Ülkemizdeki meslek seçimleri; eğitim sistemi, aile yönlendirmeleri ve yetersiz bilgilendirmeler nedeniyle yetenekler ve ilgi alanlarına paralel olmamaktadır. Ayrıca işsizliğin yaygın olması kişileri çaresiz hissettirmekte ve çalıştığı pozisyonda o işe uygun olmasalar da devam etmelerine neden olmaktadır. Bu sorunlar çalışanların motivasyonu düşürmekte ve kişilerin mutsuz çalışmasına neden olmaktadır. Hayatın genelinden yeterinde keyif alamama, mutsuzluk, sosyalleşmek istememe, aileye tahammülsüzlük, tartışmalar, işle ilgili sorunları evde de düşünmeye devam etme, uzun mesailer nedeniyle aileye kendine yeterince vakit ayıramama, iş yerinde yetersiz güvensiz hissetmenin aile ve arkadaş ilişkilerini de bozması sıkça rastlanılan durumlardır.
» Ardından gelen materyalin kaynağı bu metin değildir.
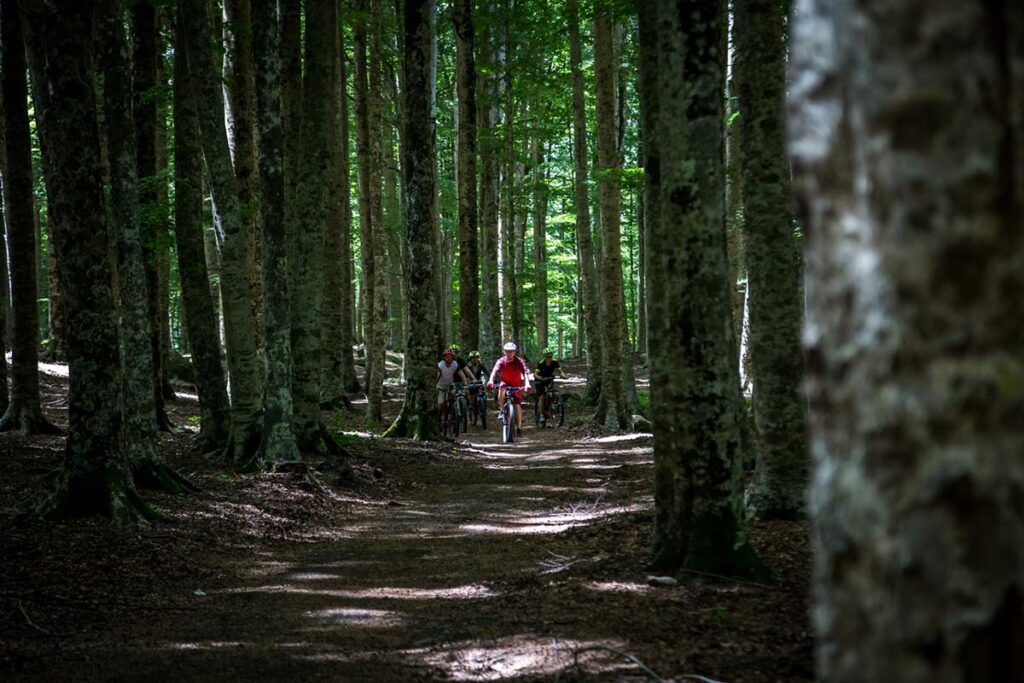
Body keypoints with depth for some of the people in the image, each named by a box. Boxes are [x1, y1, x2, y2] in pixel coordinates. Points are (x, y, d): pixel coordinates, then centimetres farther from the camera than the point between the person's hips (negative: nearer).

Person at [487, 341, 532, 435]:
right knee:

Bununla ilgili olarak şirketlerin alması gereken önlemler;

  1. İşin sevdirilerek zevkli bir çalışma zemininin hazırlanması.
  2. Uyumlu çalışma ve arkadaşlık ortamının sağlanması.
  3. İnsana değer veren, adil yönetim anlayışının oluşturulması.
  4. Çalışanlar arasında pozitif iletişimin sağlanmasına önem verilmesi.
  5. Eğlenceli bir çalışma ortamının yaratılması.
  6. Çalışanların iş yerinde yeni şeyler yapabilmesi.
  7. İş tatmininin sağlanması.
  8. İnisiyatif alınabilmesi.
  9. Emeğin karşılığının verilmesi.
  10. Personelin gereksiz kurallarla baskı altında tutulmaması.
  11. Uygun çalışma ortamının sağlanarak rahat fiziki koşullar yaratılması.
  12. İnsanlara konfor alanı sağlayan güvenli çalışma ortamının hayata geçirilmesi.
  13. Mobbing’ in engellenmesi.
  14. Çalışanlar arasında iyi iletişim kurulmasının sağlanması.
  15. İş yerinde daimi olarak psikolojik destek verebilecek bir uzman istihdam edilmesi.

—O—

Tüm bu verilerin ışığında özetleyecek olursak, her gün tanıdığımız ve tanımadığımız pek çok kişiyi etkilemeye çalıştığımız ve çalışanlarımızın da yüksek verimlilikle çalışmasını istediğimiz iş yerlerimizde gülümseme oranlarını artırmamız, bedensel ve ruhsal rahatlamayı, çalışanın mutluluğunu ve verimliliğini de artırmak anlamına gelecektir.

İşin sonucu olarak şirket çalışanları mutlu ve güler yüz ile hizmet verdiği takdirde, iş yerindeki insan gücü mutlu olacak ve işletme maddi ve manevi yönden kar sağlayacaktır.